◆ **Goal of the exercise**
If a line in the data holds "Format", copy that line out in full.

◆ **Source material**

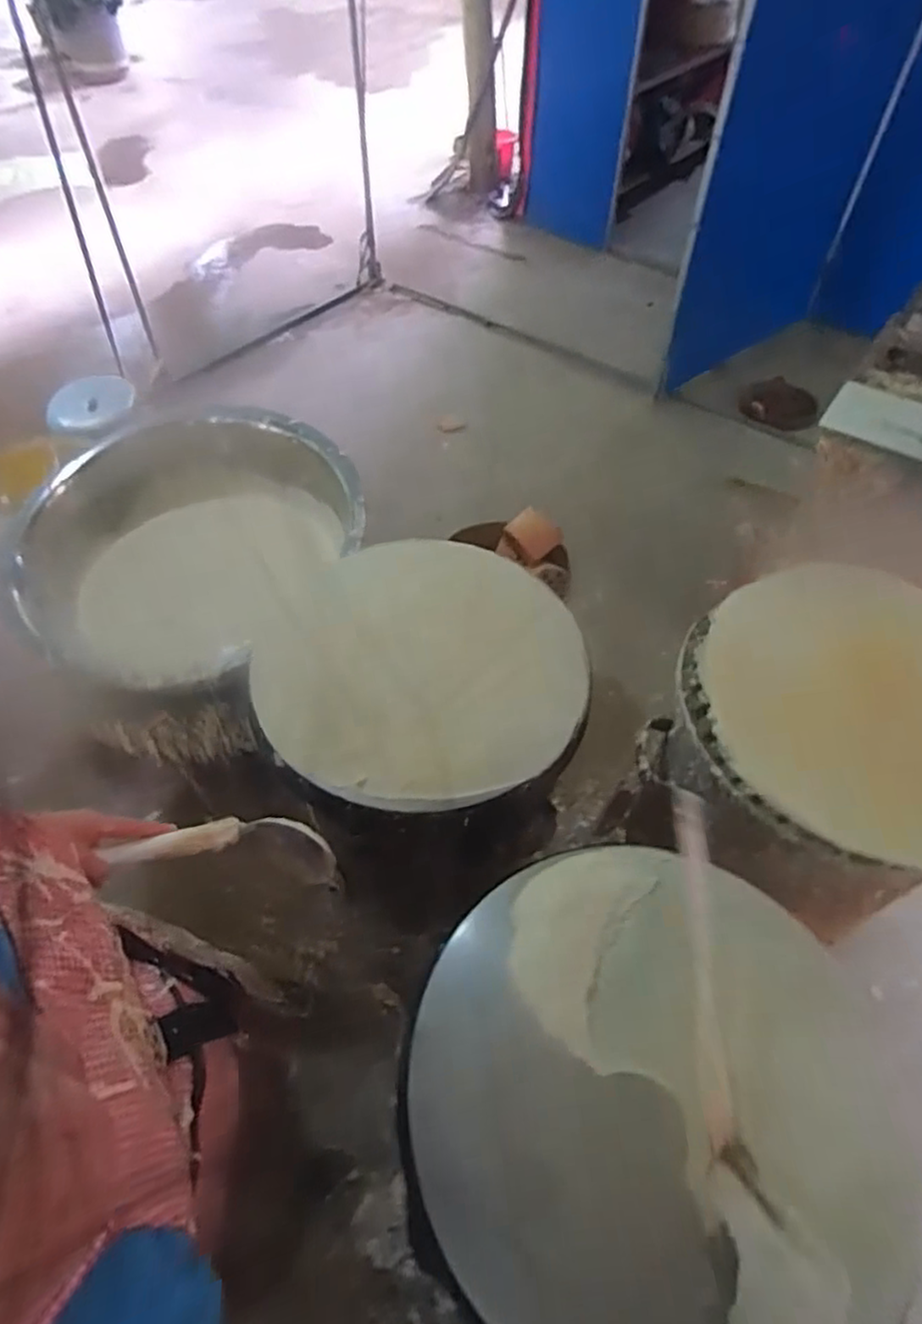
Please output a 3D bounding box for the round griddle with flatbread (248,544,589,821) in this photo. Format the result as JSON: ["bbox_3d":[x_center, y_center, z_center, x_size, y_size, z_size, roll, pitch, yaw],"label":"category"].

* * *

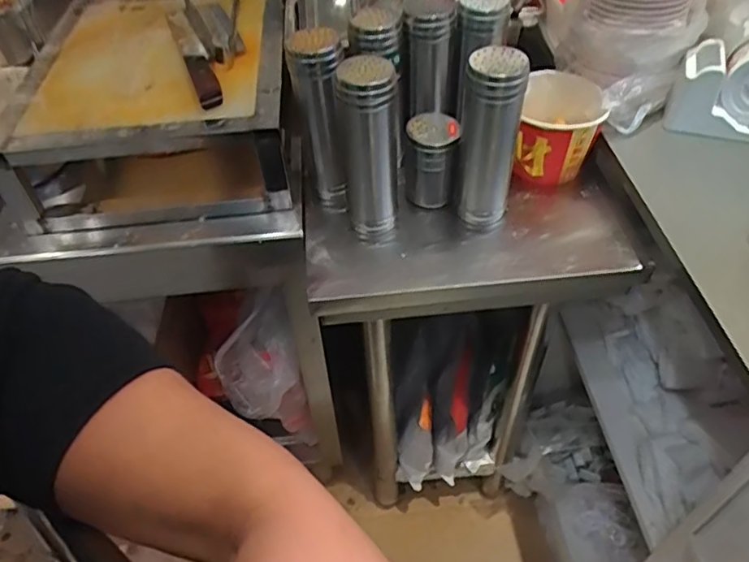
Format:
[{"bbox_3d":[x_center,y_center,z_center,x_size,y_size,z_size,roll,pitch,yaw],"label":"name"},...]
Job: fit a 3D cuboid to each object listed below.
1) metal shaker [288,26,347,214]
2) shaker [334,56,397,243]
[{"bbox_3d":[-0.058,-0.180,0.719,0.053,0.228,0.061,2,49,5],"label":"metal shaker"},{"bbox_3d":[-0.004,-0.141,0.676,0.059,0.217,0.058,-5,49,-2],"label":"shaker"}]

◆ **Reply to the task**
Please output a 3D bounding box for the round griddle with flatbread (248,544,589,821) in this photo. Format the result as JSON: ["bbox_3d":[x_center, y_center, z_center, x_size, y_size, z_size, roll, pitch, yaw],"label":"category"].
Format:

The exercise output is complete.